IBM、ビジネス分析や最適化支援を行う“BAO”を本格化名寄せや苦情傾向分析などを提供中

» 2010年01月21日 00時00分 公開
[大津心,@IT]

 日本アイ・ビー・エム(日本IBM)は1月21日、ビジネス分析や最適化支援を行うサービス「ビジネス・アナリティクス・アンド・オプティマイゼーション」(BAO)を強化し、人員を増員すると発表した。同サービスは2009年7月に250人体制で提供を開始し、現在400名に増加、今年度中に500名体制にまで拡充するとしている。
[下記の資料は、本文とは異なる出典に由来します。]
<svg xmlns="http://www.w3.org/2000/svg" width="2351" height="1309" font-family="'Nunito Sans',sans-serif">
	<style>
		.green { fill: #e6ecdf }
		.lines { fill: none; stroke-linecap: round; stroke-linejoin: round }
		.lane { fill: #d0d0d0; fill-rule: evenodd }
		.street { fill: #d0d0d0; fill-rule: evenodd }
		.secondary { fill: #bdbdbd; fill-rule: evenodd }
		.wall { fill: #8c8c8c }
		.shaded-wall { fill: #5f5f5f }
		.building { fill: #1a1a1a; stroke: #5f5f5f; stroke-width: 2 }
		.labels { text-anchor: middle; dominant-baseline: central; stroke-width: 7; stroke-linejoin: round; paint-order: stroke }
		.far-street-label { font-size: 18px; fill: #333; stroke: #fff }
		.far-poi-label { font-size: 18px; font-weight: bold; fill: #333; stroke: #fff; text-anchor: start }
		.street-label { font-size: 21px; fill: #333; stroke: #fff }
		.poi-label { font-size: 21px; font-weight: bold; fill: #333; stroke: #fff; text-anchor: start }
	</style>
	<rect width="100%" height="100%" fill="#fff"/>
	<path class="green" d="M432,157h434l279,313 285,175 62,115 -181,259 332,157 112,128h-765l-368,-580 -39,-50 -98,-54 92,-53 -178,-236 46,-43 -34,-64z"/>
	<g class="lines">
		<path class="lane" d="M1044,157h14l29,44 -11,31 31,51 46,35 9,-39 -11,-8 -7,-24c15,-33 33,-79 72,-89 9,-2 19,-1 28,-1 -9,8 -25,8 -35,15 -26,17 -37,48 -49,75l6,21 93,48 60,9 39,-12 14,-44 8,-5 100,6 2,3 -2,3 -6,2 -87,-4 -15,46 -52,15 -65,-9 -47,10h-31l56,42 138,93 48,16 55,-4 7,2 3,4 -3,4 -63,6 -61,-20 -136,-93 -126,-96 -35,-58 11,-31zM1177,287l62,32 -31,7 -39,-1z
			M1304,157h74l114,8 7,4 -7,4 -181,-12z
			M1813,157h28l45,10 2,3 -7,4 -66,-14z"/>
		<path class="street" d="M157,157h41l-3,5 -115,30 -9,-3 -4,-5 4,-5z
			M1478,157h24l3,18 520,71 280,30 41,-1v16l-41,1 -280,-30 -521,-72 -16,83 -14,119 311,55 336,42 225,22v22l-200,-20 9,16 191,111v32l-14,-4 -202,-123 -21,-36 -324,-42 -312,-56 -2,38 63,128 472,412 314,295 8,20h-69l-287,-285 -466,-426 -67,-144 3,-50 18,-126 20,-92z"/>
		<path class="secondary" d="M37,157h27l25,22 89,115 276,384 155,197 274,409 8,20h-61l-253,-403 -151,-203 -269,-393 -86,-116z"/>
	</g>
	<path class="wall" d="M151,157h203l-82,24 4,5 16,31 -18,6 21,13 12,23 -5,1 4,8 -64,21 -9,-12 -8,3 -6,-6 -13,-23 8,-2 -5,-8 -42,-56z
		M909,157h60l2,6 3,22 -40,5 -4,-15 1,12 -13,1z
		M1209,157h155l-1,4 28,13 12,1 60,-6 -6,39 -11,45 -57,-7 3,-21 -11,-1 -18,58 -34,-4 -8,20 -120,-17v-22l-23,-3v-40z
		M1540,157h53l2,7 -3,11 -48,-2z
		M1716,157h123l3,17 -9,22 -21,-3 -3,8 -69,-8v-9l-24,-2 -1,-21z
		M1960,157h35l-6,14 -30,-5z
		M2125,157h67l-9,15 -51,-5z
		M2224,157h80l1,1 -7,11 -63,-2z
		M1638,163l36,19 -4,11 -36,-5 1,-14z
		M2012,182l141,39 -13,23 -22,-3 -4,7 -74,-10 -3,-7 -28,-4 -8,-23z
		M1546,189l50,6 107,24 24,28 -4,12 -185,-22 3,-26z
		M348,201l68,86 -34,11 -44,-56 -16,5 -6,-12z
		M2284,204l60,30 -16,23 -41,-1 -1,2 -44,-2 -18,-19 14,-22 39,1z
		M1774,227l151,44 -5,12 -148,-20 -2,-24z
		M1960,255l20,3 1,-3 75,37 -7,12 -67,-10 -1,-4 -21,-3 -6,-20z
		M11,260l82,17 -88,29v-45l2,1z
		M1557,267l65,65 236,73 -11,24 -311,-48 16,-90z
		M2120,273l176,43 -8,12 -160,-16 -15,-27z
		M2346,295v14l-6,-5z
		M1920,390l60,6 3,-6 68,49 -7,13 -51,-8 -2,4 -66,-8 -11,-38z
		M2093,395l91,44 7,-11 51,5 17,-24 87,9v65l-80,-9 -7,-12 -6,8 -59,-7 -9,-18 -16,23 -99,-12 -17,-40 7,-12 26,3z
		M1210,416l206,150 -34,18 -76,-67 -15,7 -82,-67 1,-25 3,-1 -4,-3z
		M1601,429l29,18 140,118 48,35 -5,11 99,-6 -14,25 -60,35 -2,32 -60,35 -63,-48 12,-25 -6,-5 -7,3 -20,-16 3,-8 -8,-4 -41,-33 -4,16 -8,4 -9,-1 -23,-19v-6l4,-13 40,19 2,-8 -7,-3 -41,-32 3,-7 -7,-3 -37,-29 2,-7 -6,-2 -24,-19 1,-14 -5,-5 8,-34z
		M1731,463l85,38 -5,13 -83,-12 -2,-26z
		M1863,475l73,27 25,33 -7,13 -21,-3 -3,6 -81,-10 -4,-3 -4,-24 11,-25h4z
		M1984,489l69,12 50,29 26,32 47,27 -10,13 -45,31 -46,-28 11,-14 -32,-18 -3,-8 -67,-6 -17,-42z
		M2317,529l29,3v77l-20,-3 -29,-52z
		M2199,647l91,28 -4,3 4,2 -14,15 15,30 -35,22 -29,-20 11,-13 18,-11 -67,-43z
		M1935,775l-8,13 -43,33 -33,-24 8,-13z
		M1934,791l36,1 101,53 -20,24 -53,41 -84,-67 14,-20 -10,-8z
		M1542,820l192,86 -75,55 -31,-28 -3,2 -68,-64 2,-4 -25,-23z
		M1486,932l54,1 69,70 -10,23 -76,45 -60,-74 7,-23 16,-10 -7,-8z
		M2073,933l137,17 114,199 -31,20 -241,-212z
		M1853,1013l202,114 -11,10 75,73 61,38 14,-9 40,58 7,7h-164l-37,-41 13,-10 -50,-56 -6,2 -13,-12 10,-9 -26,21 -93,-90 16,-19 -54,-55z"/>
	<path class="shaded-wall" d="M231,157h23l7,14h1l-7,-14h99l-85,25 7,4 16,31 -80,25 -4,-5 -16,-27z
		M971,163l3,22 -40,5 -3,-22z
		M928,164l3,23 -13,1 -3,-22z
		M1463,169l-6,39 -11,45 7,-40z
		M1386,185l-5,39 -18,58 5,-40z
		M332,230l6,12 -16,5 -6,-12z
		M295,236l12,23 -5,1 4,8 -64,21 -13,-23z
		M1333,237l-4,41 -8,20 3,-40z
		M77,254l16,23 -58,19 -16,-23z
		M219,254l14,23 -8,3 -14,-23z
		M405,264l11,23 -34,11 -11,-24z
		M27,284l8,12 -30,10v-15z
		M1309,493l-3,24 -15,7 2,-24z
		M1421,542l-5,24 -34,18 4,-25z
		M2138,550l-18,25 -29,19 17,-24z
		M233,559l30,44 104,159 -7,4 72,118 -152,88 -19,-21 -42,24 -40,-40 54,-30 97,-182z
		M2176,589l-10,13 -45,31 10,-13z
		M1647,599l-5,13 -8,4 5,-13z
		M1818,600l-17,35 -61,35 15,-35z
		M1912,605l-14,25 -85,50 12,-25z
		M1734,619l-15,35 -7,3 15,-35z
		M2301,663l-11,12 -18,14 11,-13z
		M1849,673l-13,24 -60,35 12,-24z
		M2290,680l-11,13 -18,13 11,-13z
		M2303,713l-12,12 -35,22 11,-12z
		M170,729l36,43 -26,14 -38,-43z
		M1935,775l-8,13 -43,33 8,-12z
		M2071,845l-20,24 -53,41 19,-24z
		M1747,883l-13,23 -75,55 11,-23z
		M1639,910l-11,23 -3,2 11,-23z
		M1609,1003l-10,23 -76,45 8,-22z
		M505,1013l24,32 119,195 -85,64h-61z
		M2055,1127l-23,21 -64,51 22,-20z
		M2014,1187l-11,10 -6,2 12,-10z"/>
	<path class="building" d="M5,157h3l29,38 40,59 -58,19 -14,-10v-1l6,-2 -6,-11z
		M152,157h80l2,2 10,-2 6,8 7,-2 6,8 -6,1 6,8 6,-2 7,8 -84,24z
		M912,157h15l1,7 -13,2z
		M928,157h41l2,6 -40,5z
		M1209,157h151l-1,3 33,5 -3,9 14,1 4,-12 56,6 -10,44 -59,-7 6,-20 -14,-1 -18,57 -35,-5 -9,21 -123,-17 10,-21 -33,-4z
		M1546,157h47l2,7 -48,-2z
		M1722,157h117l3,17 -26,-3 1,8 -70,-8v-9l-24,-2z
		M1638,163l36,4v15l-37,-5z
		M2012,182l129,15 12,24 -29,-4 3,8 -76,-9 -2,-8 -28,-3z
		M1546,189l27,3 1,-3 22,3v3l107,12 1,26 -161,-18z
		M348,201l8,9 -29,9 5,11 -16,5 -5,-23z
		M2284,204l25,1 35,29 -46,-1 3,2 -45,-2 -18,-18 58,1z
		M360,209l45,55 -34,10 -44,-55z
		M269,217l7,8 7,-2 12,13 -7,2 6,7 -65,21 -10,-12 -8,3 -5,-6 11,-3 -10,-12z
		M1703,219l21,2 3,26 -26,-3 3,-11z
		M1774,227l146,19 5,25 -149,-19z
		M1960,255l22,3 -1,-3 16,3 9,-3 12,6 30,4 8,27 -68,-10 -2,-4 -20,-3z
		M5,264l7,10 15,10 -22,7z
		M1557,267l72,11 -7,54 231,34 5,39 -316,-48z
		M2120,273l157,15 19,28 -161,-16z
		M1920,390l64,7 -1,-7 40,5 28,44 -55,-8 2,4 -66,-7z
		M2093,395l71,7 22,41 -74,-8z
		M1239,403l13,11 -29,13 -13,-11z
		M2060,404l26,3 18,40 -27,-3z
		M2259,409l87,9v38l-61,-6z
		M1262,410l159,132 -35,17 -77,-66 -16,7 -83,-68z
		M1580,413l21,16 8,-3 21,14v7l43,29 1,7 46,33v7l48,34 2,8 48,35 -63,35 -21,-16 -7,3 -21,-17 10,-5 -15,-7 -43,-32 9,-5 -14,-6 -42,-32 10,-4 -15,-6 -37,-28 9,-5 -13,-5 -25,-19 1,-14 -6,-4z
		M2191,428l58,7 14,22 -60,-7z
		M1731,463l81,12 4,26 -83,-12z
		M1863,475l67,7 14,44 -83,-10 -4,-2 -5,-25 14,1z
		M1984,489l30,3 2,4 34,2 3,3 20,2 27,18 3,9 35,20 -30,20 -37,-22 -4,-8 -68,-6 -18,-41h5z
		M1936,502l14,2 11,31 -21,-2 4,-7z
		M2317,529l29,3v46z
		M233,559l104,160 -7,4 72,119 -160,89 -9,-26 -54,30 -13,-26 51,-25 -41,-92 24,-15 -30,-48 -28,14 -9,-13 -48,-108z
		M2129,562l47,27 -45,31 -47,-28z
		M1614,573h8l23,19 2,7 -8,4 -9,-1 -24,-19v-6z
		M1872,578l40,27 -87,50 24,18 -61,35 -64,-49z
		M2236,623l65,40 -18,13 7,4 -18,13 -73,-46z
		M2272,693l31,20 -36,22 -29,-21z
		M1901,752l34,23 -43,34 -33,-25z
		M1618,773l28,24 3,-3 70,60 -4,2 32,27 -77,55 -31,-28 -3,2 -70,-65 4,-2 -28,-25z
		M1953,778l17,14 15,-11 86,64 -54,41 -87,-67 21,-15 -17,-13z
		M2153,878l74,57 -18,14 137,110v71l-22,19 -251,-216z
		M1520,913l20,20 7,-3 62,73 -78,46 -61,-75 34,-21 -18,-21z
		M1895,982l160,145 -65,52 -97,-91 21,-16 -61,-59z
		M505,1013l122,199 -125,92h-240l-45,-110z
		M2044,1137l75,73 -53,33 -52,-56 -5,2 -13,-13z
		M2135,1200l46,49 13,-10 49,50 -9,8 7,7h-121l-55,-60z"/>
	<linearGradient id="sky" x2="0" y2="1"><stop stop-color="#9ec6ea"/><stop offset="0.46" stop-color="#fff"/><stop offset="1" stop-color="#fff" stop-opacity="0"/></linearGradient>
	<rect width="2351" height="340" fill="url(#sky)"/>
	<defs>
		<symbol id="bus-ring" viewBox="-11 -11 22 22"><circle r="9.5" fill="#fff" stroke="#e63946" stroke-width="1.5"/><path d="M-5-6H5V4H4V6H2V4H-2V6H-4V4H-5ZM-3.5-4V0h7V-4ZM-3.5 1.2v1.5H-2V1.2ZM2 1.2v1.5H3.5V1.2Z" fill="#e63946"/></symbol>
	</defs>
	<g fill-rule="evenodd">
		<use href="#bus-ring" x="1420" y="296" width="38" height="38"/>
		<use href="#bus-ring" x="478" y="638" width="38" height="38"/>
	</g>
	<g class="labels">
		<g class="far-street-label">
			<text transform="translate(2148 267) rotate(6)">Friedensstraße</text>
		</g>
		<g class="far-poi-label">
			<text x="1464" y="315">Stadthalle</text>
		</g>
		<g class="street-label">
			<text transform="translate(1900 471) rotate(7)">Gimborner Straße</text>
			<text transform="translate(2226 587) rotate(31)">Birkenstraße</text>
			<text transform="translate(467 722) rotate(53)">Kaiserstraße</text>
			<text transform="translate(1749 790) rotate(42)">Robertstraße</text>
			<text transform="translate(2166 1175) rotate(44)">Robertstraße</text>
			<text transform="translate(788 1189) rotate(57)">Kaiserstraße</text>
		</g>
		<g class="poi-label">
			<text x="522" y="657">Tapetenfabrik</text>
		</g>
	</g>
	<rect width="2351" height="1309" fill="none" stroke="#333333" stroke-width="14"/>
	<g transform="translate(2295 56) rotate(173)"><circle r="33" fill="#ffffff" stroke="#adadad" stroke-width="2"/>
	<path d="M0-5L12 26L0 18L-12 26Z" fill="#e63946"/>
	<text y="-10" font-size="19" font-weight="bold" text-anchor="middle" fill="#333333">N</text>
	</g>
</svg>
赤阪氏写真 日本IBM グローバル・ビジネス・サービス事業 ビジネス・アナリティクス・アンド・オプティマイゼーション パートナー 赤阪正治氏

 BAOとは同社が提唱している概念で、社内システムやインターネット、商品・センサーなどから必要な情報を収集し、それらを必要に応じてデータ解析やモデリング、マイニング、最適化の処理を実施。そこから、知見やリスク、傾向などを発見することで収益拡大や、リスク管理、コスト削減のための意思決定をサポートするというものだ。

 具体的には、「データ統合」や「データウェアハウス」「ビジネスインテリジェンス」「ビジネスパフォーマンスマネジメント」「シミュレーション」「最適化、予測」など、さまざまなソリューションを組み合わせて、最適解へ導くという。IBMは、同社が買収したコグノスやSPSS、ILOGといった製品やWebSphereなどを組み合わせて提供する。

 日本IBM グローバル・ビジネス・サービス事業 ビジネス・アナリティクス・アンド・オプティマイゼーション パートナー 赤阪正治氏は、「この領域のニーズは非常に強い。サービス開始約半年間で3桁の案件を受注した。それにともない人員も、今年度中に500名にまで拡大する予定だ。半年間でさまざまなサービスを取捨選択し、ブラッシュアップした」とコメントした。

 米IBMでは、全世界398社(日本企業10社)に対して「戦略的情報活用」に関する調査を実施。その結果、業績上位企業は業績下位企業と比較して、意思決定をサポートする「ダッシュボード/可視化」や「分析/予測ツール」、情報の信頼性を上げる「コンテンツ管理」や「データ統合ツール」に対して、2倍以上の投資をしていることが分かった。

 そのほかの調査結果では、2010年〜2011年のビジネス目標に71%の企業が「収益維持/成長」を挙げ、売り上げ重視傾向であることが分かった。また、今後24カ月の取り組みでは「価格設定/オファリング戦略」「ブランディング/評判管理」「製品/サービス市場選択」など、売り上げ貢献への非常が高まることが予想されるとした。

 BAOで具体的に提供しているサービスには、「個人識別ソリューション」や「経営支援ソリューション」などがある。個人識別ソリューションとは、いわゆる“名寄せ”をするもので、金融業などがリスク管理や詐欺検知をするために導入するもの。従来型と異なり、さまざまな情報源から抽出した身元情報から同一人物判定や、人物同士の関係を識別するという。

 また、経営支援ソリューションは、サポートセンターなどに寄せられた情報を分析し、社内共有することでクレームや不具合などの早期発見を目指すというもの。このサービスでは、IBMが従来から持つテキストマイニング技術や、コグノスのコンテンツ管理サービスを組み合わせて提供する。例えば、「ありがたい」や「嬉しい」は感謝を表す言葉として、「〜は困る」や「〜気に入らない」などは苦情として、それぞれ事前に辞書登録をしておく。そして、実際にサポートセンターに寄せられたユーザーの声をこの辞書を基に分析することで、苦情や要望、意見などの発生状況管理が可能になるという。

 赤阪氏は、「名寄せサービスは、日本でも最近ニーズが高まっている。経営支援ソリューションは、既存のサービスを組み合わせたものではあるが、既存サービスに米国で検証済みのノウハウを組み合わせることで、より高付加価値を提供できる。BAOは当社が提唱している概念だが、同感するパートナーにもぜひ協力してもらいたい」と説明した。